Obesity, defined by the World Health Organization as a body mass index (BMI) ≥30 kg/m2
, is associated with a somewhat worse prognosis in early breast cancer, according to Hongchao Pan, PhD, of the University of Oxford in the United Kingdom. Pan presented the study findings on behalf of the Early Breast Cancer Trialists’ Collaborative Group (EBCTCG) at a presscast held in advance of the 2014 ASCO Annual Meeting later this month.
For this study, which was based on patient data from 70 clinical trials, the researchers used Cox regression analysis to assess how a patient’s BMI may independently affect outcome. In addition to an individual’s BMI at randomization, the EBCTCG gathers information on all trial participants’ estrogen receptor and menopausal status, age, treatment regimen, recurrence, and death, and for most participants, their tumor size and nodal status.
Of the 60,000 patients in the study with ER-positive tumors, obesity was associated with an increase in breast cancer mortality, regardless of menopausal status (2P
<.00001). However, when adjusted for tumor characteristics, for the 20,000 of these patients who were premenopausal, the breast cancer mortality rate was one-third higher in obese women than in their normal weight counterparts who had a BMI = 20-25 kg/m2
(relative risk [RR] = 1.34; 95% CI, 1.22-1.47; 2P
<.00001), with poorer outcomes trending steadily upward as BMI levels rose.

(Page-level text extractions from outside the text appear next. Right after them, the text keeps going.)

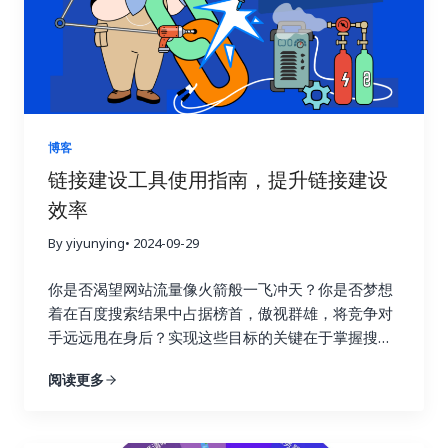
其反，损害网站的搜索引擎优化效果。 链接建设效果
追踪就像一盏明灯，照亮前进的道路，它能帮助你清
晰地了解每一次链接建设活动的实际效果，让你知道
哪些策略有效，哪些策略需要改进。就像驾驶汽车需
要查看仪表盘一样，追踪链接建设效果可以让你随时
掌握网站的“行驶状态”，从而做出更明智的决策。 试
博客
想一下，一个射手如果每次射击后都无法看到箭的落
链接建设工具使用指南，提升链接建设
点，他该如何调整自己的射击姿势和力度呢？链接建
效率
设也是如此，只有不断追踪效果，才能知道哪些策略
命中了目标，哪些策略需要调整。通过追踪链接建设
By yiyunying
• 2024-09-29
效果，你可以避免无效的努力，将宝贵的资源集中到
真正有效的策略上，从而最大化投资回报率，就像一
你是否渴望网站流量像火箭般一飞冲天？你是否梦想
个精明的投资者，会仔细分析市场行情，选择最具潜
着在百度搜索结果中占据榜首，傲视群雄，将竞争对
力的投资项目。 更重要的是，追踪链接建设效果可以
手远远甩在身后？实现这些目标的关键在于掌握搜索
帮助你深入了解用户的行为模式。你可以了解用户通
引擎优化的精髓，而链接建设正是其中最为重要的环
阅读更多
过哪些链接访问你的网站，他们在你的网站上停留了
节！不要再浪费宝贵的时间和精力在低效的搜索引擎
多久，浏览了哪些页面，点击了哪些按钮，甚至完成
优化策略上！这篇终极指南将为你揭开链接建设的秘
了哪些转化行为。这些数据就像一座宝藏，蕴藏着巨
密，手把手教你如何利用 Ahrefs、Semrush 和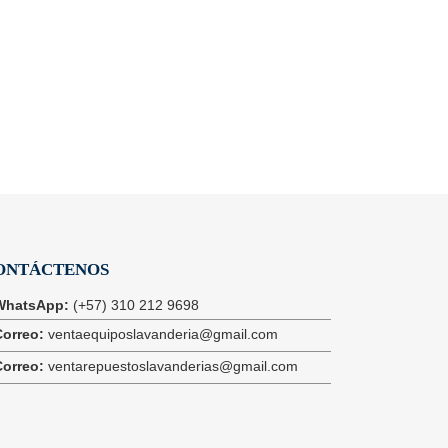
Planchado
ONTÁCTENOS
WhatsApp:
(+57) 310 212 9698
Correo:
ventaequiposlavanderia@gmail.com
Correo:
ventarepuestoslavanderias@gmail.com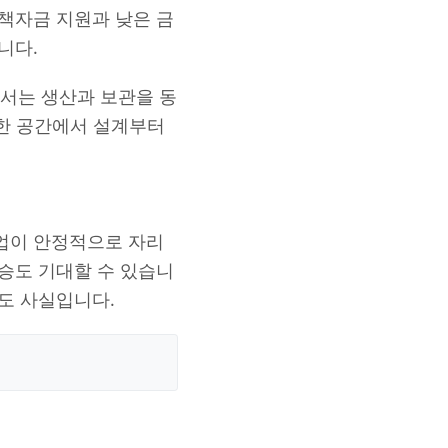
 정책자금 지원과 낮은 금
니다.
서는 생산과 보관을 동
은 한 공간에서 설계부터
기업이 안정적으로 자리
상승도 기대할 수 있습니
것도 사실입니다.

Researchers found little independent effect of obesity in the 40,000 postmenopausal women with ER-positive disease (RR = 1.06; 95% CI, 0.99-1.14; 2P
Pan reported that these findings translate into a 21.5% increase in 10-year breast cancer mortality risk for the subgroup of premenopausal, ER-positive patients who were obese, versus a 16.6% risk in their counterparts of normal weight—a 5% difference (CI, 3.0-6.8).
“Obesity substantially increases blood estrogen levels only in postmenopausal women, so we were surprised to find that obesity adversely impacted outcomes, only in premenopausal women,” said Pan. “This means we don’t understand the main biological mechanisms by which obesity affects prognosis.”
In commenting on the study findings, ASCO President Clifford A. Hudis, MD, FACP, stressed that the study “addresses the backend of the disease, not the initiation of the disease. I am surprised that the effect was less clear in postmenopausal than in premenopausal patients, so I think this is something that we’re going to have to explore further.”
“The bottom line remains that obesity overall is a negative prognostic feature,” Hudis continued, adding that findings such as these may suggest that for certain subsets of obese patients, specific interventions may be beneficial.
“No matter how we look at it, obesity is slated to replace tobacco as the leading overall, modifiable risk factor for cancer,” Hudis said, and in that vein, he added that ASCO rolled out an obesity resource toolkit this week to help oncology practitioners and patients manage the complications of obesity and facilitate communication about the importance of weight management and making healthy lifestyle choices following a cancer diagnosis. The resources can be accessed on ASCO's website at www.asco.org/obesity
Pan H, Gray RG. Effect of obesity in premenopausal ER+ early breast cancer: EBCTCG data on 80,000 patients in 70 trials. J Clin Oncol. 2014 (suppl; abst 503).